__WHAT NEEDS TO BE DONE__: After locating the line that contains "114 192 1086.4" in the records below, write out exactly that line and each line after it through the one that contains "303 88 14.38", and nothing else.

__INPUT DATA__:

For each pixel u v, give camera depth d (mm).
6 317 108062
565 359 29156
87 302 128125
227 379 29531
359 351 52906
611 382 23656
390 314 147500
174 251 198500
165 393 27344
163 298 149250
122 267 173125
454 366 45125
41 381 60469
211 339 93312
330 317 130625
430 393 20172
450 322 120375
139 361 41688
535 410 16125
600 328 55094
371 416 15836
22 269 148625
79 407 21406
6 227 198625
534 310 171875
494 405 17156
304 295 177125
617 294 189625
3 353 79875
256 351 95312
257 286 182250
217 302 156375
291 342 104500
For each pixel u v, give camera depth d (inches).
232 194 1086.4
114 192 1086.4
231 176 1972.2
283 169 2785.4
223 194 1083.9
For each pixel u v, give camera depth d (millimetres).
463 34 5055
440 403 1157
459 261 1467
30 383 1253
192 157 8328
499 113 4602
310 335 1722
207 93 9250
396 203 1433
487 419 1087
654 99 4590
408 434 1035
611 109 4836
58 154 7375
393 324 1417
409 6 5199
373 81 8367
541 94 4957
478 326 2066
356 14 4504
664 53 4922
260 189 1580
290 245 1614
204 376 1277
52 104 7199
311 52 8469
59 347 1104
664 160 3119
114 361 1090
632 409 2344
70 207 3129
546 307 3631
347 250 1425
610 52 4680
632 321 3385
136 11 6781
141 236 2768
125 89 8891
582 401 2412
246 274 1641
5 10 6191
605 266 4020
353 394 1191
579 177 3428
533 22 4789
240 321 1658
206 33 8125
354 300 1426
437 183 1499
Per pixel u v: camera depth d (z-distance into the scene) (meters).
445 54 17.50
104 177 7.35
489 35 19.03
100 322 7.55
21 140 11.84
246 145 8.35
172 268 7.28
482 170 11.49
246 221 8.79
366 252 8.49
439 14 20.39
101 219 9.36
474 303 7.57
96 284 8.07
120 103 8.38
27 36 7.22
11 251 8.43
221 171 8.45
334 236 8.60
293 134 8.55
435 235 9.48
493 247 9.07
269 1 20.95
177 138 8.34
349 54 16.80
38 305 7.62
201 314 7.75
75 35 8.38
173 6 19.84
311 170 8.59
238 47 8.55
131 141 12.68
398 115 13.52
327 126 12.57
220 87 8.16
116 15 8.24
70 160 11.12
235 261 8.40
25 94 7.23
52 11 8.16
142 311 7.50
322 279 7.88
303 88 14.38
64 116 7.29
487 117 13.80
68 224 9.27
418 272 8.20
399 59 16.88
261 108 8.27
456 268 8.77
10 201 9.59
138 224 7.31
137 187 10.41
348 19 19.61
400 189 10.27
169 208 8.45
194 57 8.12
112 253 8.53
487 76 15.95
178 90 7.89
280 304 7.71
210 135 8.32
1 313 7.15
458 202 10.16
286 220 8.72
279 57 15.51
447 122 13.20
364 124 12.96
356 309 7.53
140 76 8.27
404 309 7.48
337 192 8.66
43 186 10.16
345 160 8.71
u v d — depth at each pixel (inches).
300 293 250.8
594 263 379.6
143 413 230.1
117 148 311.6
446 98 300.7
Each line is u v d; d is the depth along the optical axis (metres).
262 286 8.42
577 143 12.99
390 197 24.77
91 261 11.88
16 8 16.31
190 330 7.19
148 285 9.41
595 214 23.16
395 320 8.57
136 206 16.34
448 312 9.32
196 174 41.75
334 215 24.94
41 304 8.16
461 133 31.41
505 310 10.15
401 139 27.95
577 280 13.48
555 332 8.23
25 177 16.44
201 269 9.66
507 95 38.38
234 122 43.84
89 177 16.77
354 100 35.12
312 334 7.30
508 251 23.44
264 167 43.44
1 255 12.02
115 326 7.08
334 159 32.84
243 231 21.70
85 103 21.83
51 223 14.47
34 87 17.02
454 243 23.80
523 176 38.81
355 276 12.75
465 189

__SOLVED EXERCISE__:
114 192 1086.4
231 176 1972.2
283 169 2785.4
223 194 1083.9
For each pixel u v, give camera depth d (millimetres).
463 34 5055
440 403 1157
459 261 1467
30 383 1253
192 157 8328
499 113 4602
310 335 1722
207 93 9250
396 203 1433
487 419 1087
654 99 4590
408 434 1035
611 109 4836
58 154 7375
393 324 1417
409 6 5199
373 81 8367
541 94 4957
478 326 2066
356 14 4504
664 53 4922
260 189 1580
290 245 1614
204 376 1277
52 104 7199
311 52 8469
59 347 1104
664 160 3119
114 361 1090
632 409 2344
70 207 3129
546 307 3631
347 250 1425
610 52 4680
632 321 3385
136 11 6781
141 236 2768
125 89 8891
582 401 2412
246 274 1641
5 10 6191
605 266 4020
353 394 1191
579 177 3428
533 22 4789
240 321 1658
206 33 8125
354 300 1426
437 183 1499
Per pixel u v: camera depth d (z-distance into the scene) (meters).
445 54 17.50
104 177 7.35
489 35 19.03
100 322 7.55
21 140 11.84
246 145 8.35
172 268 7.28
482 170 11.49
246 221 8.79
366 252 8.49
439 14 20.39
101 219 9.36
474 303 7.57
96 284 8.07
120 103 8.38
27 36 7.22
11 251 8.43
221 171 8.45
334 236 8.60
293 134 8.55
435 235 9.48
493 247 9.07
269 1 20.95
177 138 8.34
349 54 16.80
38 305 7.62
201 314 7.75
75 35 8.38
173 6 19.84
311 170 8.59
238 47 8.55
131 141 12.68
398 115 13.52
327 126 12.57
220 87 8.16
116 15 8.24
70 160 11.12
235 261 8.40
25 94 7.23
52 11 8.16
142 311 7.50
322 279 7.88
303 88 14.38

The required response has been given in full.